◆ Available records:
******

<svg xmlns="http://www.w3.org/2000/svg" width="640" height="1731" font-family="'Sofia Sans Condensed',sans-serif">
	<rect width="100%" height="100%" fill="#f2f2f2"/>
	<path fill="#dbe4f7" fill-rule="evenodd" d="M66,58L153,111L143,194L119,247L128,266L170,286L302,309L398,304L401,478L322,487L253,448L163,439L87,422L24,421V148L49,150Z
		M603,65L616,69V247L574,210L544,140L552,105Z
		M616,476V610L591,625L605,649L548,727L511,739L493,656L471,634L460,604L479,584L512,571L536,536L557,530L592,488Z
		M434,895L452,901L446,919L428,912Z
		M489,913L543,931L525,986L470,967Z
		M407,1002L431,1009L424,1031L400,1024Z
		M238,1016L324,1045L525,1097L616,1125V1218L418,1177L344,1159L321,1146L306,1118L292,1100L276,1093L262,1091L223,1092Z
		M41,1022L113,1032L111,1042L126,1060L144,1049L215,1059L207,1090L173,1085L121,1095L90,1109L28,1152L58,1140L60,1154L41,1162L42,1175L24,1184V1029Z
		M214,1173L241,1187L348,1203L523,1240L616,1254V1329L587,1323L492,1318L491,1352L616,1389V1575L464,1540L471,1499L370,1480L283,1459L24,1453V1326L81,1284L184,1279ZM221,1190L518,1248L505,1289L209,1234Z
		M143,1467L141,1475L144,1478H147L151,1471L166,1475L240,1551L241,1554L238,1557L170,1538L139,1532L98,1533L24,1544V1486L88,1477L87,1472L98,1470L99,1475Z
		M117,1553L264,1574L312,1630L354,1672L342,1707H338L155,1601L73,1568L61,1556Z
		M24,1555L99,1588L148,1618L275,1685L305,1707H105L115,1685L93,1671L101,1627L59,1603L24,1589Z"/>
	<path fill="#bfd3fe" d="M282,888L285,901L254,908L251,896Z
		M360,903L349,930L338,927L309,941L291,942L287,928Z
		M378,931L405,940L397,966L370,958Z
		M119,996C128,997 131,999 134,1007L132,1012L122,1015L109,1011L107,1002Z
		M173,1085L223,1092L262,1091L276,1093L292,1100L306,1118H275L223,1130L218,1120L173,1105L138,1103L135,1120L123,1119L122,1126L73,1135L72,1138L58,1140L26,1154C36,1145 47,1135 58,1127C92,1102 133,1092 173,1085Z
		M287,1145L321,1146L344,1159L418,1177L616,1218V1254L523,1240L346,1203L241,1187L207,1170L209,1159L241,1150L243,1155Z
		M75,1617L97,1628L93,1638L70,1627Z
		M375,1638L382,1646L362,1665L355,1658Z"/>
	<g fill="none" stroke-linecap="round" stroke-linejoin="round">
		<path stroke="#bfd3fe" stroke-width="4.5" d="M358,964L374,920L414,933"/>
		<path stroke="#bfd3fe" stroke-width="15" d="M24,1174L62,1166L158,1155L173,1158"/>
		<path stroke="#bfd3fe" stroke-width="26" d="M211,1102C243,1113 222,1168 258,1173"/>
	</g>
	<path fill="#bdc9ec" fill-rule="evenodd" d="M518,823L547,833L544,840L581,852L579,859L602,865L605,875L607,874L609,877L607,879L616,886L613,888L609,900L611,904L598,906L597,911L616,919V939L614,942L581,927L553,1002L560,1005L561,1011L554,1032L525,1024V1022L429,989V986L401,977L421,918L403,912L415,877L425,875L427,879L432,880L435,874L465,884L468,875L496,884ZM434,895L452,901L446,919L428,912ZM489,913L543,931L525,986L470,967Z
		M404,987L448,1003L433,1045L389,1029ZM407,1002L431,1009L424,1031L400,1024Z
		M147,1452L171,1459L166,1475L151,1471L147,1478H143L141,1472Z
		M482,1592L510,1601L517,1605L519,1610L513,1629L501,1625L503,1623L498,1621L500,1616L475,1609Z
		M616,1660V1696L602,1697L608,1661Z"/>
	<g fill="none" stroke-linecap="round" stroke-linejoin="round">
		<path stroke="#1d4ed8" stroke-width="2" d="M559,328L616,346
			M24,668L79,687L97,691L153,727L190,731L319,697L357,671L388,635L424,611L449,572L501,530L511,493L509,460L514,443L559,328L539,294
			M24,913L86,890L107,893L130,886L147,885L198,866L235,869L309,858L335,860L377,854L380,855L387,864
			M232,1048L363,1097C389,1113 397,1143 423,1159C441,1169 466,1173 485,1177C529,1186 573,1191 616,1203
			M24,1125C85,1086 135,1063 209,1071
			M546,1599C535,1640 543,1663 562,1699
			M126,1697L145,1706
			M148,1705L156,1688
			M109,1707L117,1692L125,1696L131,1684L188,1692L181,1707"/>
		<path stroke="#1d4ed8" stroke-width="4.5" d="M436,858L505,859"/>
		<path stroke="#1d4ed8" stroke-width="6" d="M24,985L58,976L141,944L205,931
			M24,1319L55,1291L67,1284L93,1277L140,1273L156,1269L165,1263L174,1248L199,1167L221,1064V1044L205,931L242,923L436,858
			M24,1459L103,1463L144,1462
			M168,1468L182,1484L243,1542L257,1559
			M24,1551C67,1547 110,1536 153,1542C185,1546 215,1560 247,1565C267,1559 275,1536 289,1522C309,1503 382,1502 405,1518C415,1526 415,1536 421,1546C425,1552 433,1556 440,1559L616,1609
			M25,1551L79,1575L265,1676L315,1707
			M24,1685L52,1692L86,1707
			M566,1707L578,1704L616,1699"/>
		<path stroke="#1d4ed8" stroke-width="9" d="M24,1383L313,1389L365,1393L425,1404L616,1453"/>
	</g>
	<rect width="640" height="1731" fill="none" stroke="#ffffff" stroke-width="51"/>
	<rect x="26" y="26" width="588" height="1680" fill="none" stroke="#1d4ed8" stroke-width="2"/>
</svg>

******

◆ Exercise objective: Retype the records above, but only those lines that fall between the line containing "58,1127C92,1102 133,1092 173,1085Z" and the line containing "M24,1125C85,1086 135,1063 209,1071", with both of those lines included, exactly as written.

◆ Answer box:
		M173,1085L223,1092L262,1091L276,1093L292,1100L306,1118H275L223,1130L218,1120L173,1105L138,1103L135,1120L123,1119L122,1126L73,1135L72,1138L58,1140L26,1154C36,1145 47,1135 58,1127C92,1102 133,1092 173,1085Z
		M287,1145L321,1146L344,1159L418,1177L616,1218V1254L523,1240L346,1203L241,1187L207,1170L209,1159L241,1150L243,1155Z
		M75,1617L97,1628L93,1638L70,1627Z
		M375,1638L382,1646L362,1665L355,1658Z"/>
	<g fill="none" stroke-linecap="round" stroke-linejoin="round">
		<path stroke="#bfd3fe" stroke-width="4.5" d="M358,964L374,920L414,933"/>
		<path stroke="#bfd3fe" stroke-width="15" d="M24,1174L62,1166L158,1155L173,1158"/>
		<path stroke="#bfd3fe" stroke-width="26" d="M211,1102C243,1113 222,1168 258,1173"/>
	</g>
	<path fill="#bdc9ec" fill-rule="evenodd" d="M518,823L547,833L544,840L581,852L579,859L602,865L605,875L607,874L609,877L607,879L616,886L613,888L609,900L611,904L598,906L597,911L616,919V939L614,942L581,927L553,1002L560,1005L561,1011L554,1032L525,1024V1022L429,989V986L401,977L421,918L403,912L415,877L425,875L427,879L432,880L435,874L465,884L468,875L496,884ZM434,895L452,901L446,919L428,912ZM489,913L543,931L525,986L470,967Z
		M404,987L448,1003L433,1045L389,1029ZM407,1002L431,1009L424,1031L400,1024Z
		M147,1452L171,1459L166,1475L151,1471L147,1478H143L141,1472Z
		M482,1592L510,1601L517,1605L519,1610L513,1629L501,1625L503,1623L498,1621L500,1616L475,1609Z
		M616,1660V1696L602,1697L608,1661Z"/>
	<g fill="none" stroke-linecap="round" stroke-linejoin="round">
		<path stroke="#1d4ed8" stroke-width="2" d="M559,328L616,346
			M24,668L79,687L97,691L153,727L190,731L319,697L357,671L388,635L424,611L449,572L501,530L511,493L509,460L514,443L559,328L539,294
			M24,913L86,890L107,893L130,886L147,885L198,866L235,869L309,858L335,860L377,854L380,855L387,864
			M232,1048L363,1097C389,1113 397,1143 423,1159C441,1169 466,1173 485,1177C529,1186 573,1191 616,1203
			M24,1125C85,1086 135,1063 209,1071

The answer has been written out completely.